Just about anything you do, for anyone at any time could potentially be turned around and used for something you don't like. So does this mean you contribute nothing?
My, you must be a real joy to live with.
Re: Important documents...?
@AC - oh, don't start me on how poorly GPG et al hang together at times. But when they work, they work great. Which, of course, is why one would hire a consultant to sort it all out.
But my main point remains, if these are truly important documents then encryption and digital signatures are better than a fax.
By fax....? Really? o_0
Install GPG, pinentry and Enigmail (or similar).
Generate a public/private key (if you don't already have one)
Get your recipient's public key (and signing is just another excuse for a party)
Encrypt and send in peace and (relative) security.
This. Is. Nuts.
I disagree with the staggering length of copyright (and the various abuses of due process and free trade my the media cartels) but I agree 100% with the idea of copyright. When used correctly is allows a lone creator to keep control of their work and stop a company with more lawyers than the creator has probably had hot dinners stealing it.
Oh, wait; now I see why this law is being passed.
Re: Its worse than that
Add to that all those wonderful folks who release their hard work as "CC BY NC" (Creative commons, by attribution, non-commercial". They are going to get royally screwed. Maybe not in a monetary sense but in a "It's my work, I'll decide how it is released" sense.

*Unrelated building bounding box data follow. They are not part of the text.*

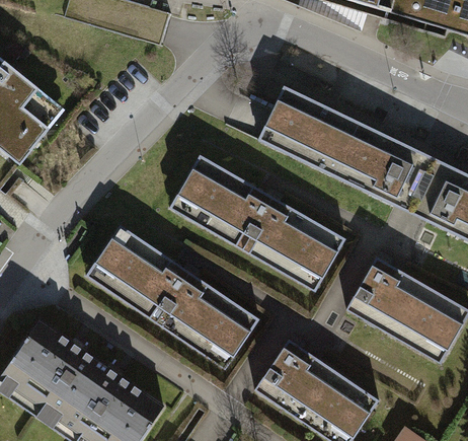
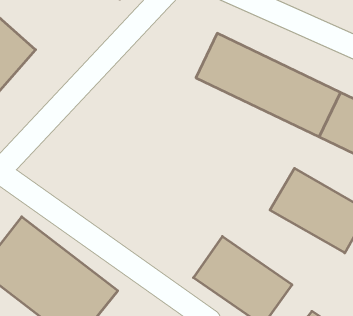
building: [171,152,347,290] -> none
building: [91,216,264,365] -> none

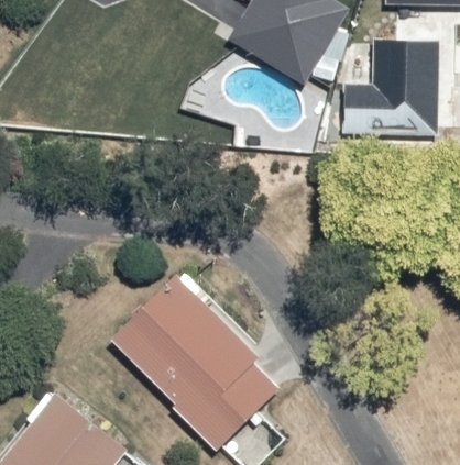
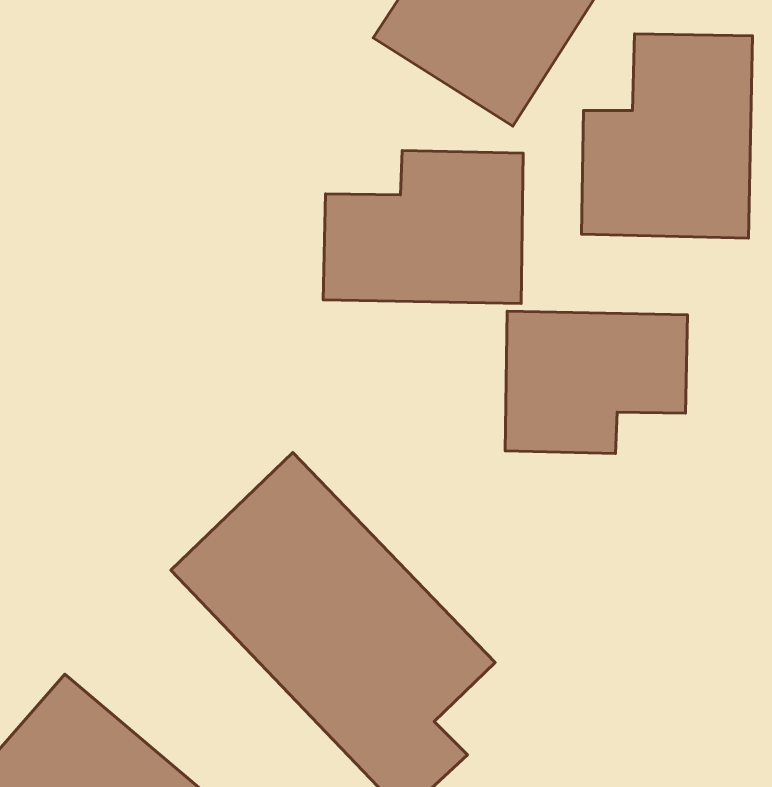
building: none -> [323,151,523,304]
building: none -> [505,311,688,453]

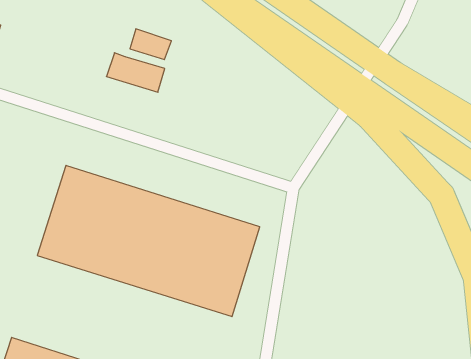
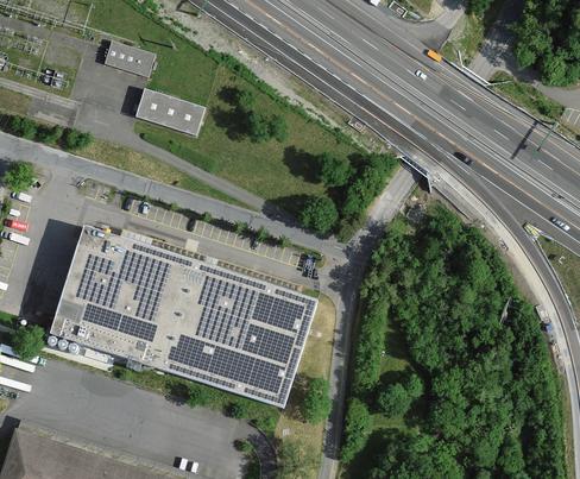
building: [130,29,171,60] -> [102,39,152,76]

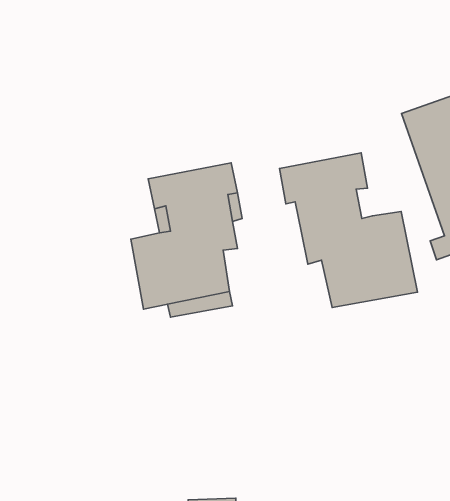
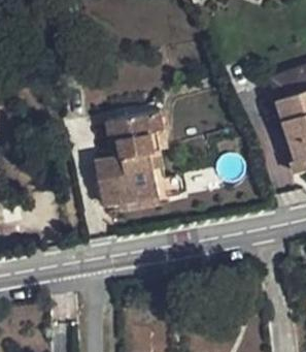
building: [280,153,418,307] -> none

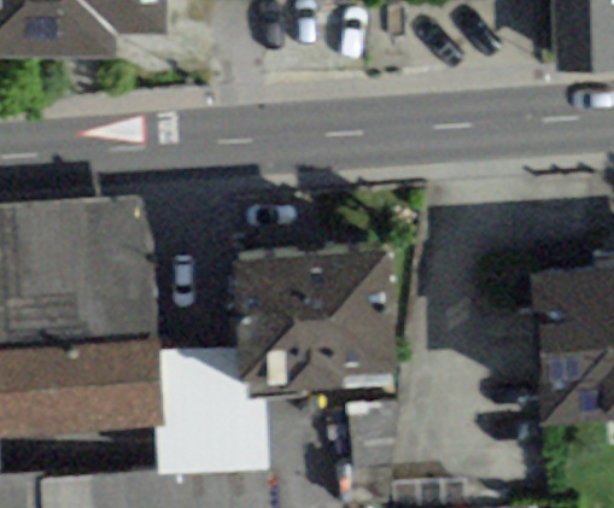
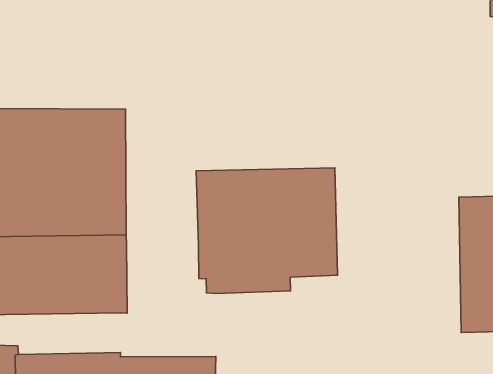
building: [156,344,265,473] -> none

Just imagine the email exchange:
"Dear MegaCo, You are using my image for your new, multi-billion pound campaign. This is against my licensing terms. Kindly stop."
"Dear Pleb, Your image was lifted from a random website. There was no indication of license. We complied fully with a reasonable search as per law and had it declared orphan."
"Dear MegaCo, But it's not orphan; here I am."
"Dear Pleb, The law declares it orphan and we are free to use it. You are clearly deluded or trying to commit a fraud. We have called the police who will shortly arrest you for bothering us. Enjoy prison."
Re: Its worse than that
As for Digimarc....nice idea, but I'd like to see a published standard so that other competitors can enter the market and keep the price down (and keep each other honest). And heck, if there is a published standard that means we can get a F/OSS solution so that it's not just rich Westerners who can protect their assets.
Wait a few days...
...then buy the apps in a bargain bin for 30% off.
Re: Not this again
@AC - how do you think a lot of geo-location works?
Clue: It's not all satellites in space, y'know.
Re: Not this again
@hplasm - Exactly.
If the other people wrote that information down and then used it to commit a fraud against you...then you'd have recourse. But just for overhearing or record "Dude on the train said this totally unbelievable thing..."? No.
Re: Not this again
@ed2020 - No, because that's theft (although their insurance company may argue negligence).
Nice way to conflate to completely separate issues.